I also learned that by sharing my paintings with others, people would open up, expressing their opinions and criticisms, allowing us to enter into some kind of dialogue which is so crucial to understanding.

Some years ago, on CBC radio, Stephen Lewis spoke with compassion about his crusade to eliminate AIDS in Africa and about the grandmothers who take care of their orphaned grandchildren. I wrote to him and asked what I could do to help. Some weeks late at the Vancouver airport, I started a conversation with a stranger who casually mentioned that she was working for the Canadian Grandmothers campaign in my city.
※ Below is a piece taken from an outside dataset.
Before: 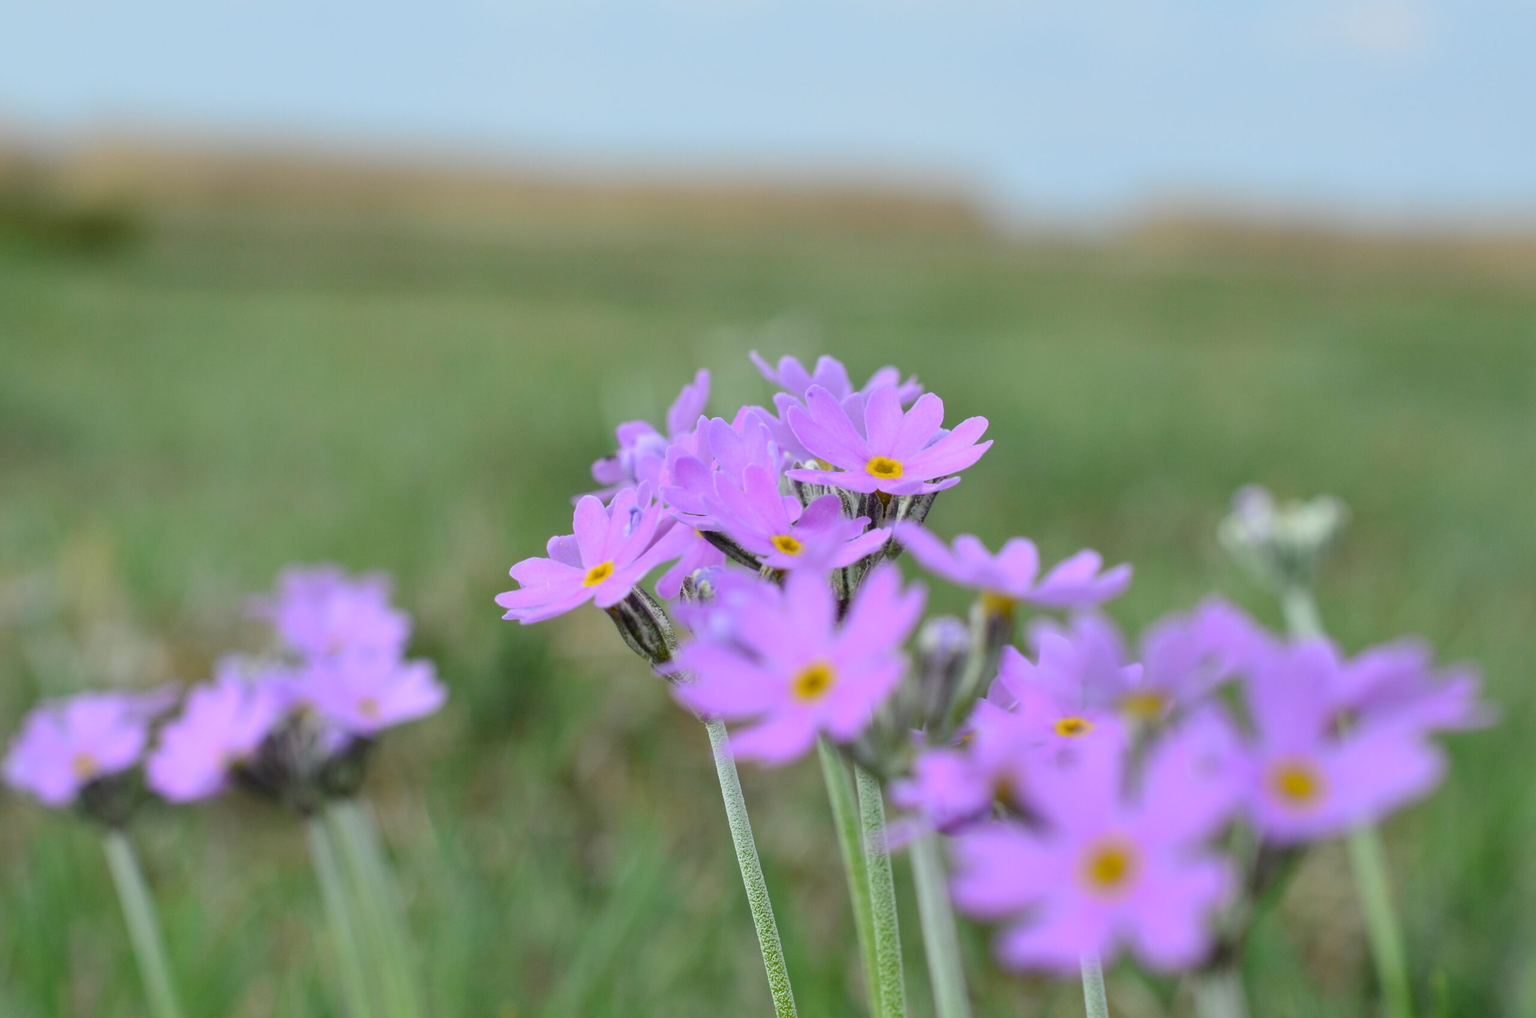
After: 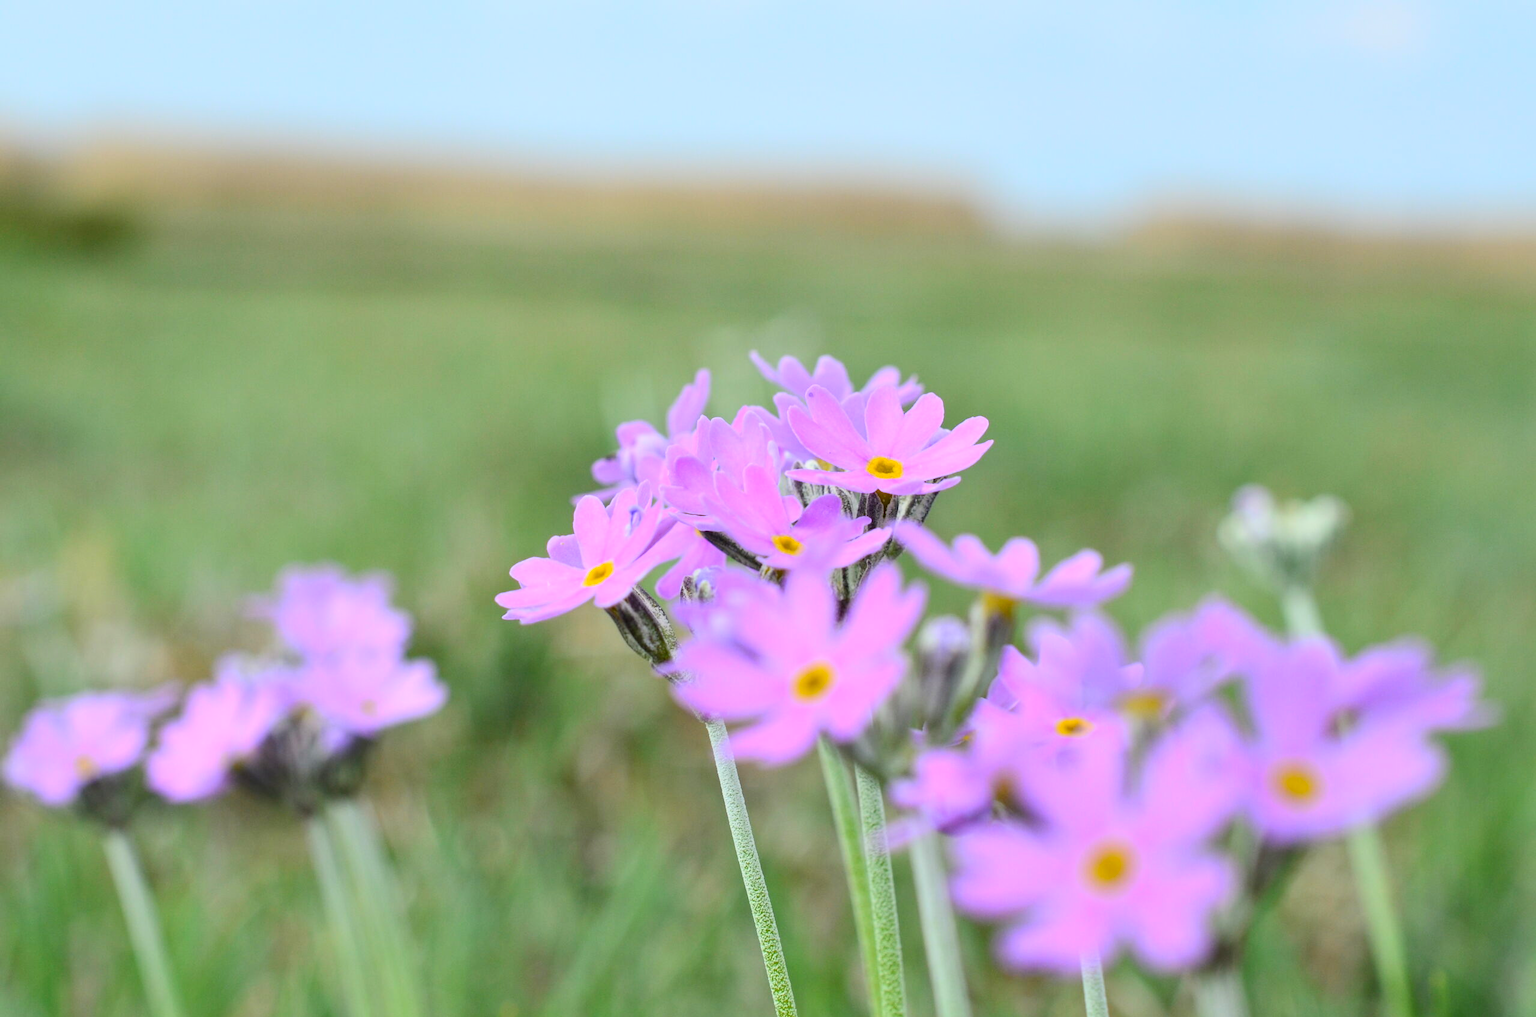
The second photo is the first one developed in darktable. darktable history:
contrast brightness saturation: contrast 0.198, brightness 0.158, saturation 0.225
As a result, Journey of Hope (seen below) is now on their fundraising cards.

Journey-of-Hope

We are at the brink of a fragile 2016. With the explosion of social media, whether we like it or not, we are implicated, and involved.

I cry alone watching TV, overcome by the tragic events that surround us—the refugee crisis, the unrest in the Middle East, the horrific events in Paris, a city so beloved by artists.

I am saddened by my physical limitations, but I know that even caring a little means mountains more than not caring at all. Dabs of paint or doodles on a canvas are small gestures but miles better than staring at the ceiling, though that can be therapeutic too. Given a talent, I truly believe that we have a social and sacred obligation to use it wisely, as much for ourselves as for the greater good.

That’s one way to untie the shackles. I am doing it. Will you?